- 16th April 2018
- Posted by: Manolis
DJ Patil, the first U.S. Chief Data Scientist, has joined the Advisory Board of DataScience.com, an enterprise platform designed to foster scalable collaboration between business, IT and data science teams. According to William Merchan, Chief Strategy Officer of DataScience.com, “He will be an active advisor to our product and engineering teams, and with his experience at LinkedIn, Greylock and The White House, he really has a pulse on the landscape.”
But beyond the data-powered advances in artificial intelligence and machine learning, lies an important challenge for both scaling startups and modernizing enterprise companies — what good is data if you can’t find it, deploy it, or make it meaningful for your customers?
I asked Mr. Patil all the questions that a CTO, CIO or VP of Engineering would love. But, as Mr.
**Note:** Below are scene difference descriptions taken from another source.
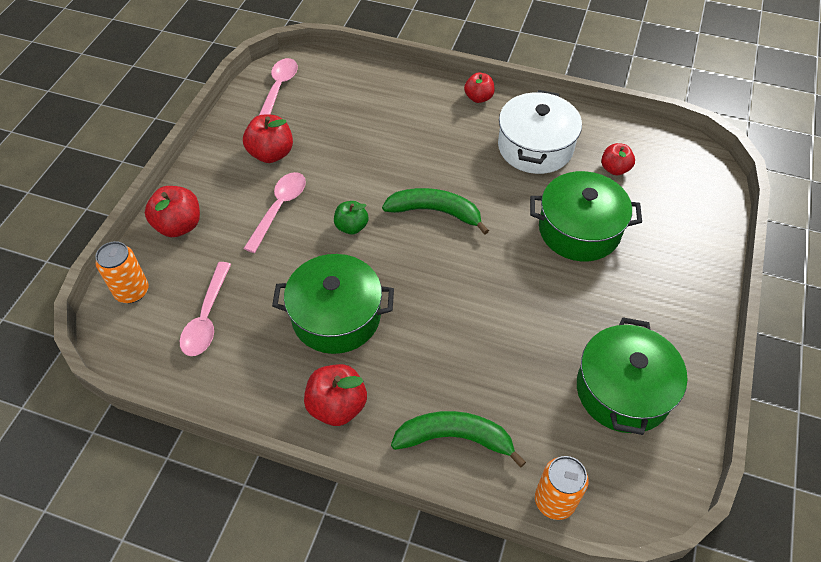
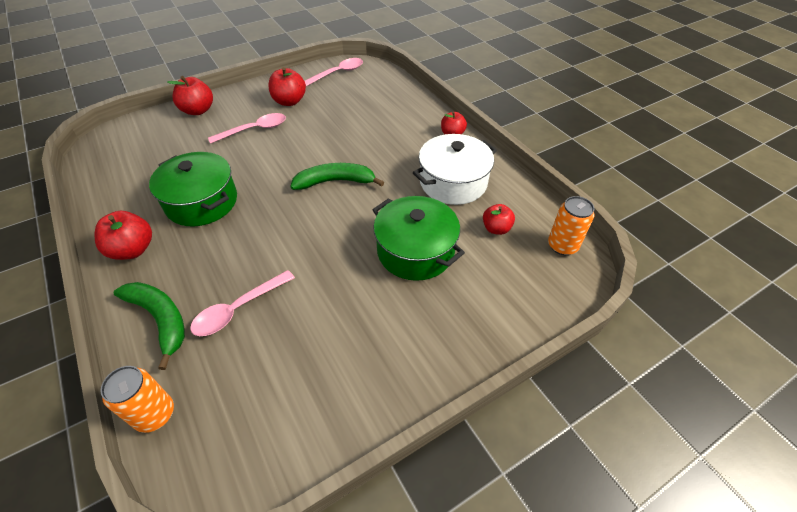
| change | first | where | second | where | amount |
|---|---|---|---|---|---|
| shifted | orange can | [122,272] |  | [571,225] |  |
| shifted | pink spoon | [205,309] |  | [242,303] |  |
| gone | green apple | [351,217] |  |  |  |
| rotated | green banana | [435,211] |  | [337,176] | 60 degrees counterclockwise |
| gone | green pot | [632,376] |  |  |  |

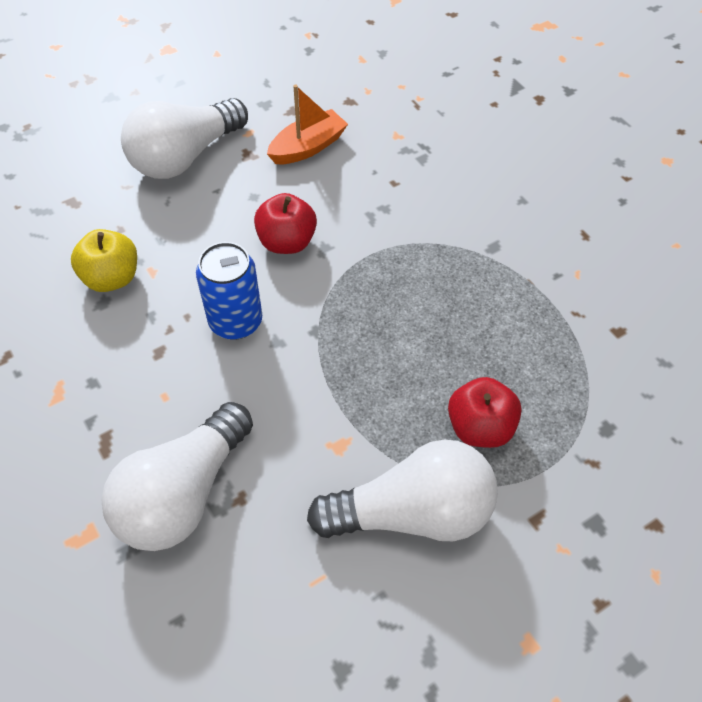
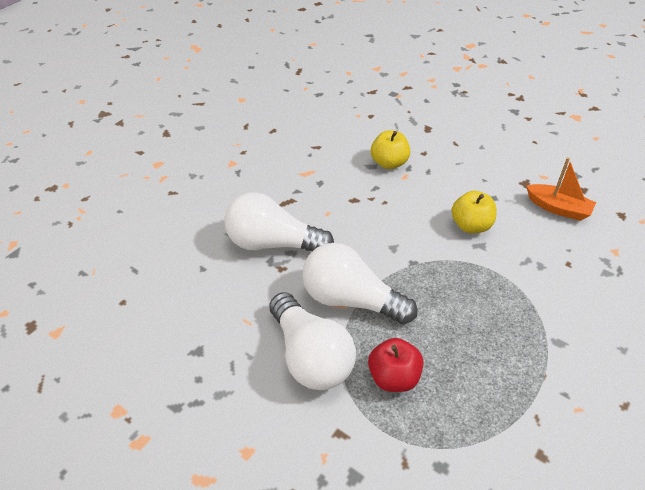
| change | first | where | second | where | amount |
|---|---|---|---|---|---|
| shifted | white light bulb | [184,138] |  | [359,283] |  |
| gone | blue can | [229,291] |  |  |  |
| repainted | red apple | [285,223] | yellow apple | [474,212] |  |

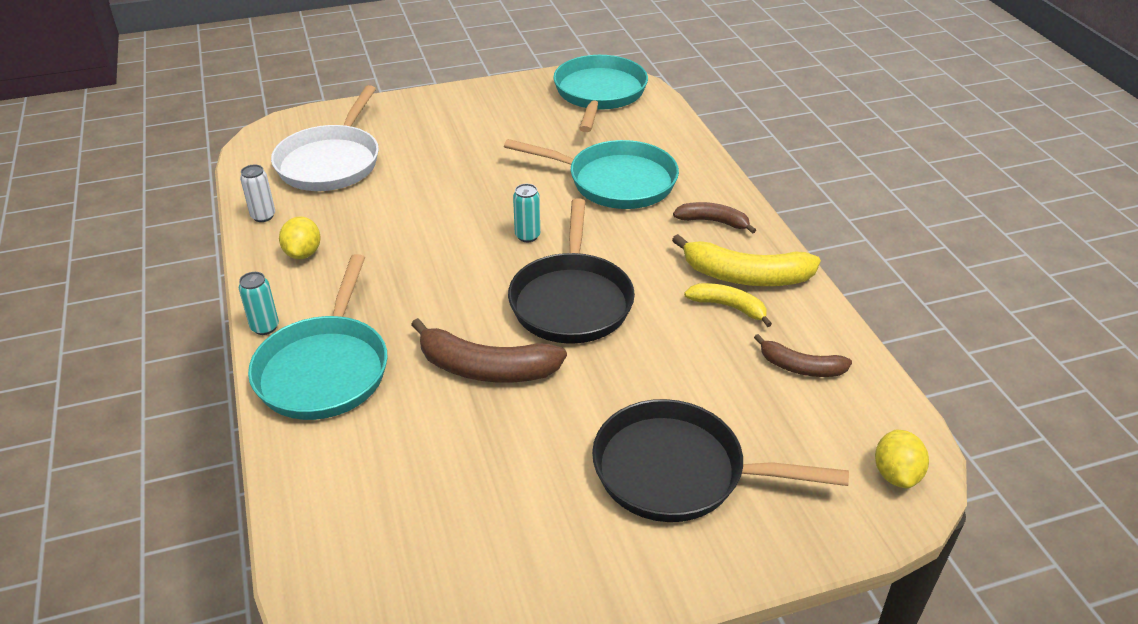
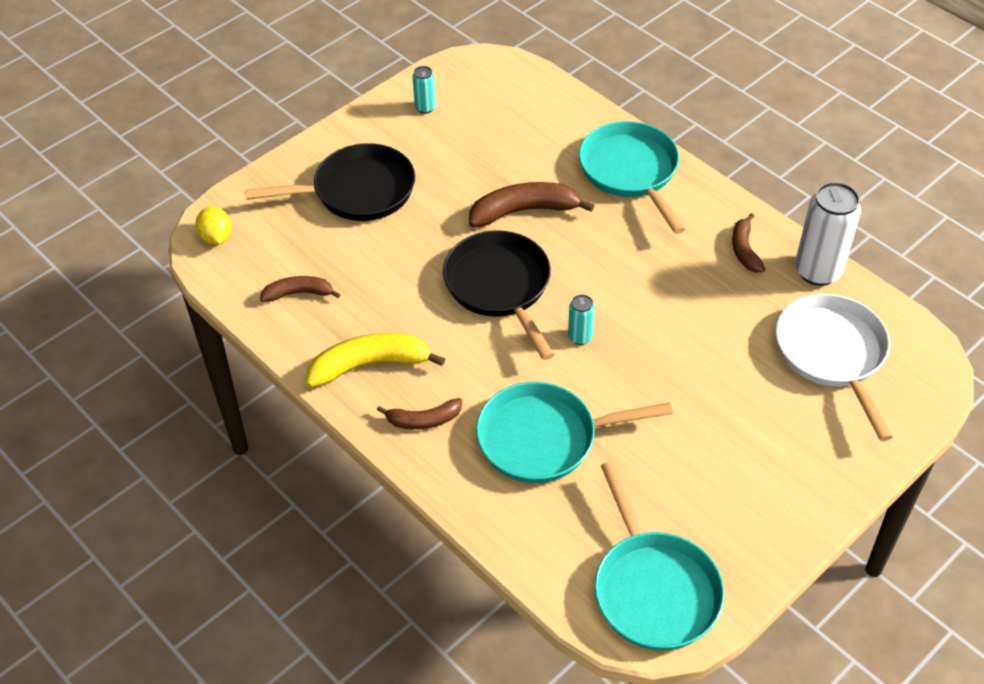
| change | first | where | second | where | amount |
|---|---|---|---|---|---|
| shifted | turquoise can | [259,303] |  | [424,90] |  |
| scaled | white can | [257,193] |  | [828,234] | x2.02 |
| swapped | yellow lemon | [300,237] | brown banana | [748,242] |  |
| gone | yellow banana | [728,305] |  |  |  |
Merchan says, “DataScience is part of a trend toward internal marketplaces of knowledge,” so these issues are also important for non-technical executives, and other business leaders to understand.” We centered around four key themes that leaders should know about building a sustainable data science program.
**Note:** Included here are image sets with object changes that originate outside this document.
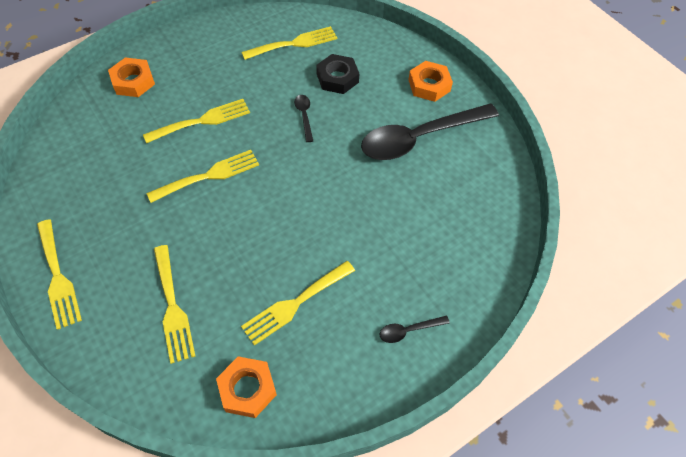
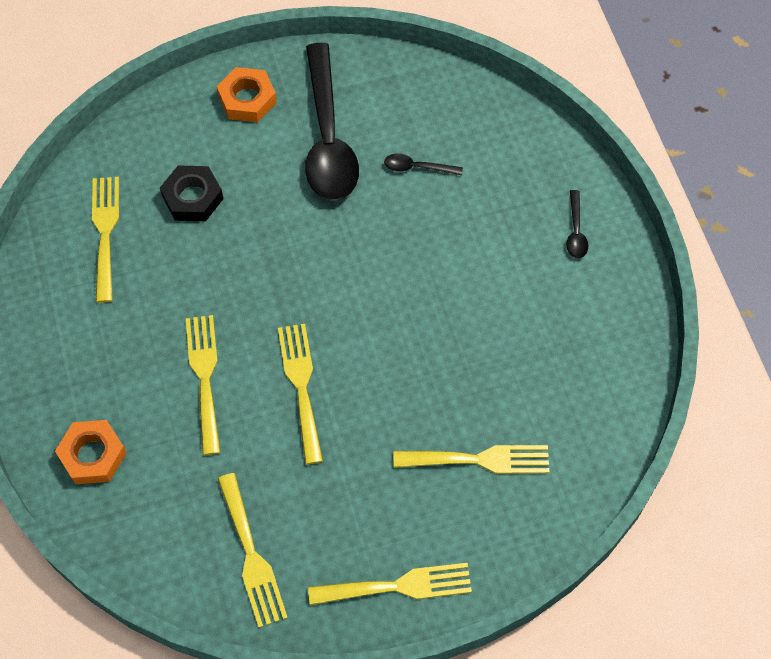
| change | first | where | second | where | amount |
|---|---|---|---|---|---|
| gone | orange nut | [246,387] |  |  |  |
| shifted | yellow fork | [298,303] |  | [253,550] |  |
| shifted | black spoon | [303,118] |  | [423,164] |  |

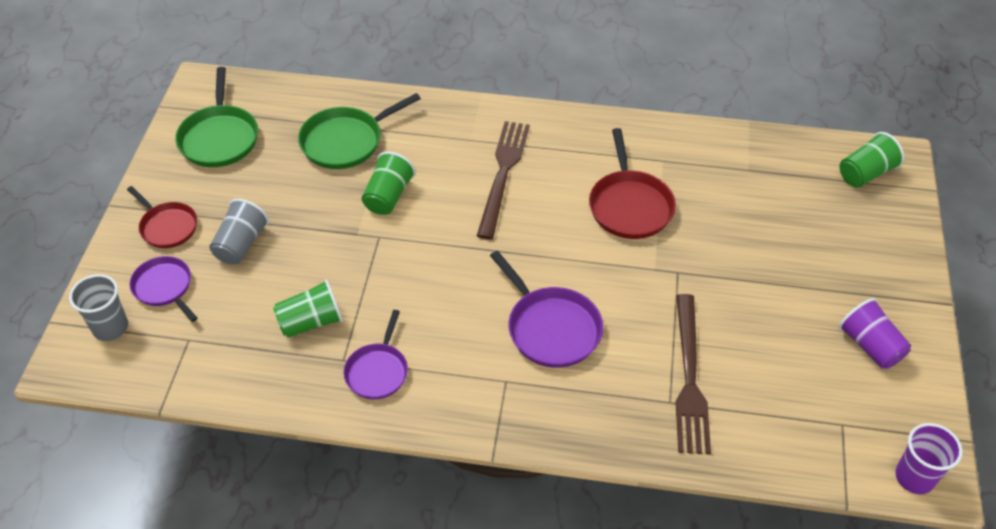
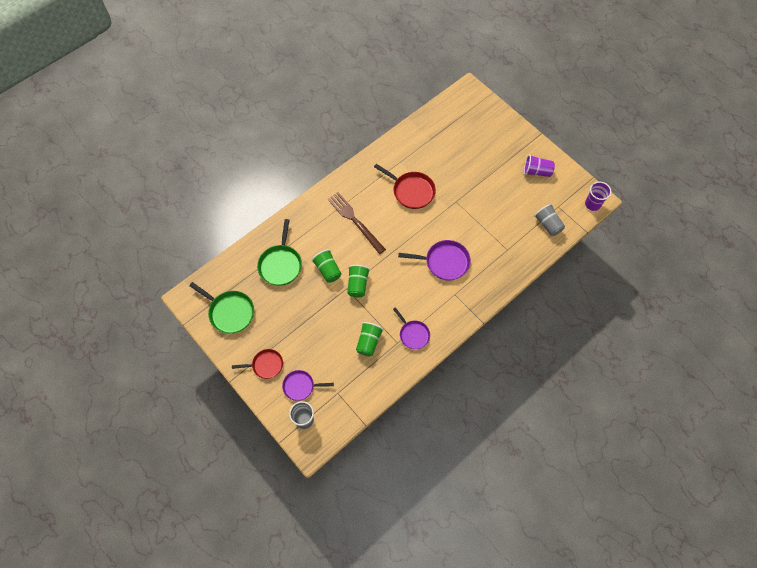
| change | first | where | second | where | amount |
|---|---|---|---|---|---|
| shifted | grey cup | [239,231] |  | [549,220] |  |
| gone | brown fork | [693,374] |  |  |  |
| shifted | green cup | [872,160] |  | [359,281] |  |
Forget the data scientist ‘shortage’ — focus on building the data science function.
“First, data science in business is a relatively new phenomenon. Everyone wants to hire a data scientist because there’s the potential of huge returns. Everyone wants to be a data scientist because the pay is good and the job opportunities appear to be endless.” There are a lot of industries where the ability to use data well is going to change lives — I’m a big proponent of big data in healthcare, for instance.”
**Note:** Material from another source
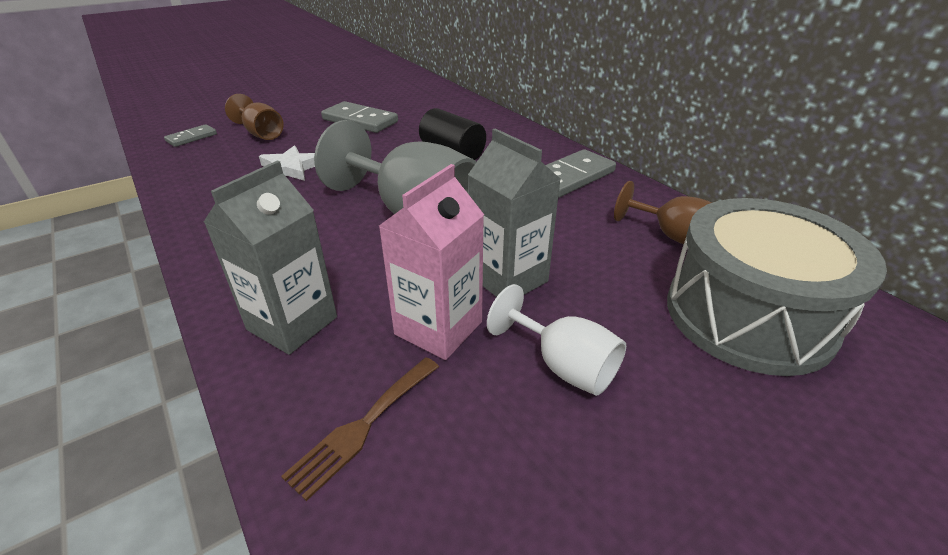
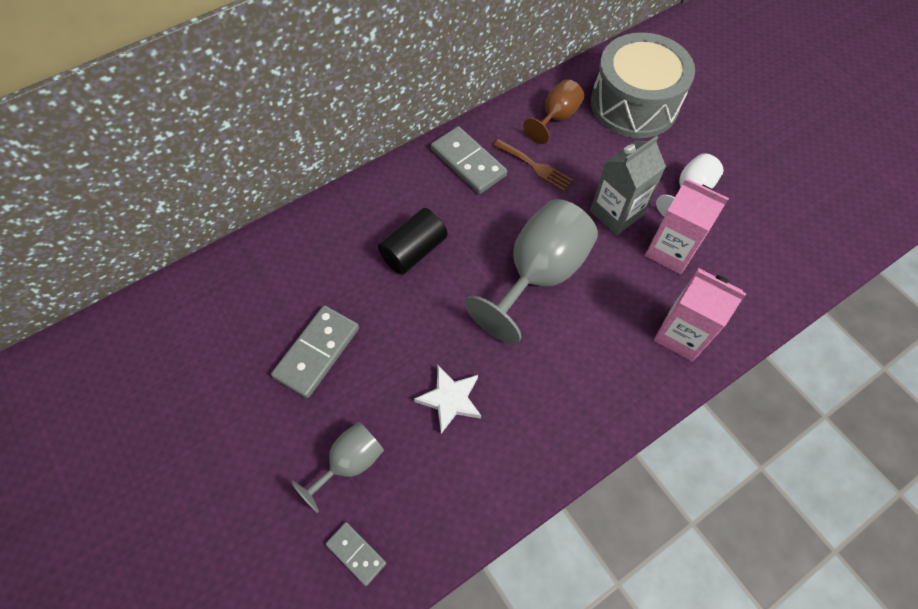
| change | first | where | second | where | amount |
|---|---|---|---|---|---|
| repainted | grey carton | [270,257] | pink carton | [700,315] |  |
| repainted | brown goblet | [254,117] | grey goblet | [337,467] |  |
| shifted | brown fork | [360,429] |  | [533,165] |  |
Patil continues, “But in this moment, most companies should be asking, ‘how do we do more with the resources we have?’ Data scientists are often being underutilized; their work sits on a laptop unused, or a business stakeholder doesn’t understand it, or it’s not getting shared with the rest of the team to inform future projects. We need the processes to improve. Now more than ever before, there are technologies that focus on making data science a central business function rather than something executives just talk about.”
The key driver for success is how well companies integrate data science and engineering teams.
The heart of the matter is how to integrate data science and engineering workflows. Both data scientists and engineers are highly technical, but the tools are distinctive and valuable in their own ways.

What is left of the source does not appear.